Pre-Epileptic Seizure Detection Using Machine Learning

Abstract

Epilepsy is a chronic neurological disorder that affects millions worldwide, characterized by recurrent seizures caused by abnormal electrical activity in the brain. Pre-seizures refer to abnormal patterns or symptoms that occur minutes before a seizure and are critical to detect for timely interventions. As seizures can strike during daily activities like driving, accurate prediction holds significant clinical and practical value. In this study, we propose a robust seizure forecasting framework using EEG recordings to predict the pre-seizure state. The system includes EEG signal preprocessing, feature extraction, and classification, focusing on transitions from normal to interictal (between seizures) and ictal (during seizures) states. Key features such as mean, variance, and delta power are extracted using statistical methods, and classification is achieved through a decision boundary-based system.
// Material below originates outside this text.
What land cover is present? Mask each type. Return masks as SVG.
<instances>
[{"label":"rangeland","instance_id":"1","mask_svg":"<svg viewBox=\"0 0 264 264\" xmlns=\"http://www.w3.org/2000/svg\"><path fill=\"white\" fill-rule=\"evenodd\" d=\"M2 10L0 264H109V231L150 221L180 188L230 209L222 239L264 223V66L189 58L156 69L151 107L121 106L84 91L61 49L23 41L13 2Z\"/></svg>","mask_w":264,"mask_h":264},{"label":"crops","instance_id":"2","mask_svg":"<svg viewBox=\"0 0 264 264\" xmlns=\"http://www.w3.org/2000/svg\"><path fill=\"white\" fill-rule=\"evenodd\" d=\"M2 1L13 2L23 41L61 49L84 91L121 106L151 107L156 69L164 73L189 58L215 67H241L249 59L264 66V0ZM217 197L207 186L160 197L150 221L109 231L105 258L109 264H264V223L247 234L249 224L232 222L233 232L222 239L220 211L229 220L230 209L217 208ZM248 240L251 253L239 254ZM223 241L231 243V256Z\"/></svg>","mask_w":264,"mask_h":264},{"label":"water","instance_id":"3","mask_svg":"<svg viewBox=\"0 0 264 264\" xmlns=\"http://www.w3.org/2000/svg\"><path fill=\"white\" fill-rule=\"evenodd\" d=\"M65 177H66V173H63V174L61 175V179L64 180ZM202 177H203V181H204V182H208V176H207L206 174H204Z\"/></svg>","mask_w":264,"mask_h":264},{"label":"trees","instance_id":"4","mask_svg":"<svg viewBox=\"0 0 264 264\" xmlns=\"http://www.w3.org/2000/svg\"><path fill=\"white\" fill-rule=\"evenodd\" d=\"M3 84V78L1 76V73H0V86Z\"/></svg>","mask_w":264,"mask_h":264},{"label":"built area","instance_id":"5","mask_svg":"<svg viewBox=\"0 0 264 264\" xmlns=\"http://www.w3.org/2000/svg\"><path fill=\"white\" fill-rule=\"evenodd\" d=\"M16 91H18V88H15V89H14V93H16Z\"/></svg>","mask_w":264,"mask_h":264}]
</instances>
The novelty of our approach lies in the integration of statistical feature extraction with neural network-based classification and the use of Frequency-Dependent Synaptic Plasticity (FDSP), a biologically inspired mechanism that adapts to frequency variations in EEG signals. This enhances the system's ability to detect seizure onset dynamically and accurately. Classification thresholds are determined using normalized differences and the McCulloch approach, refining decision boundaries for better state identification. Compared to traditional models, our method achieves higher prediction accuracy, sensitivity, and robustness. It offers smoother transitions between states and serves as an effective early-warning system, the model is well-suited for deployment in low-resource settings, making it both technically efficient and socially impactful.